┌─ Source material

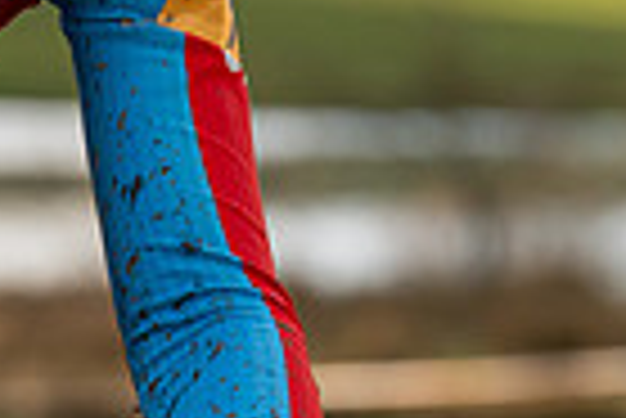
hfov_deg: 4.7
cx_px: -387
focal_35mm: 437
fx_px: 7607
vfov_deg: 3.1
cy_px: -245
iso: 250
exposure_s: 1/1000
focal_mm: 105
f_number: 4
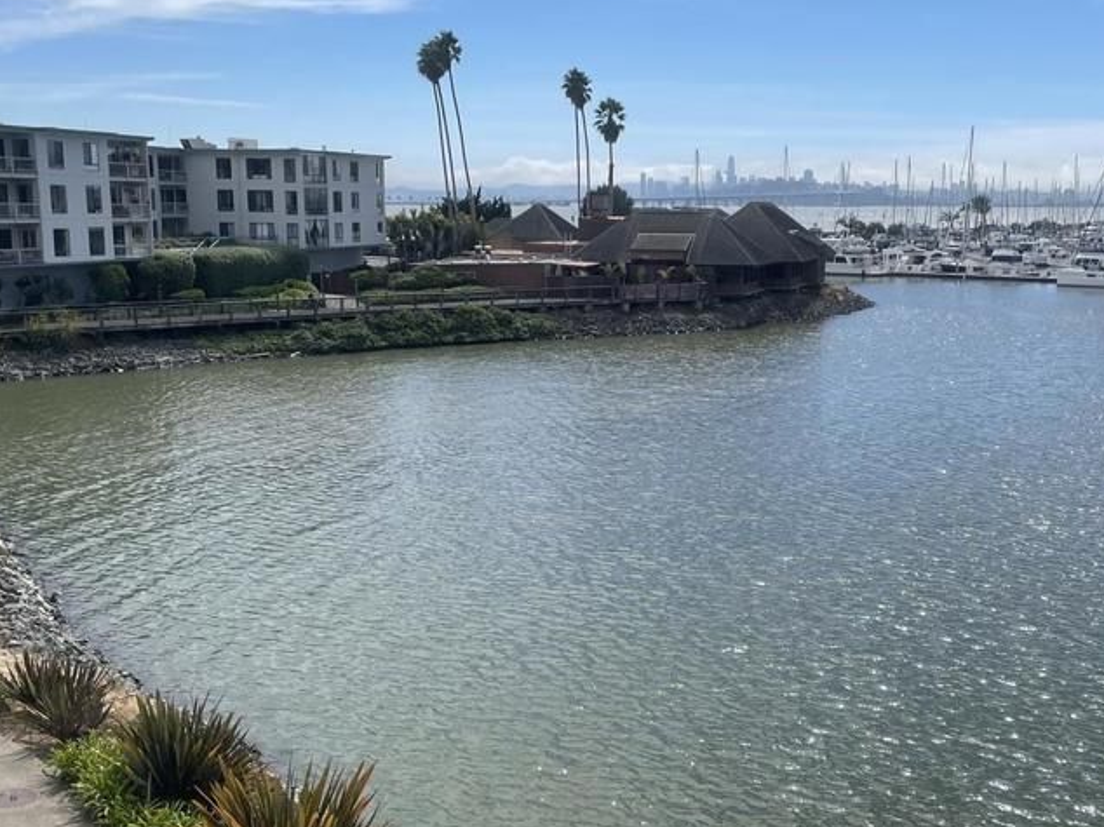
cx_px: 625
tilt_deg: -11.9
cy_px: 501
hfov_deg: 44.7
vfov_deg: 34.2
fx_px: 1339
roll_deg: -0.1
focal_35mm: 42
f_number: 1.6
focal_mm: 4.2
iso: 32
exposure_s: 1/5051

└─

Prompt:
An exact copy of every entry, pictures left out, is what to write here.

Task response:
hfov_deg: 4.7
cx_px: -387
focal_35mm: 437
fx_px: 7607
vfov_deg: 3.1
cy_px: -245
iso: 250
exposure_s: 1/1000
focal_mm: 105
f_number: 4
cx_px: 625
tilt_deg: -11.9
cy_px: 501
hfov_deg: 44.7
vfov_deg: 34.2
fx_px: 1339
roll_deg: -0.1
focal_35mm: 42
f_number: 1.6
focal_mm: 4.2
iso: 32
exposure_s: 1/5051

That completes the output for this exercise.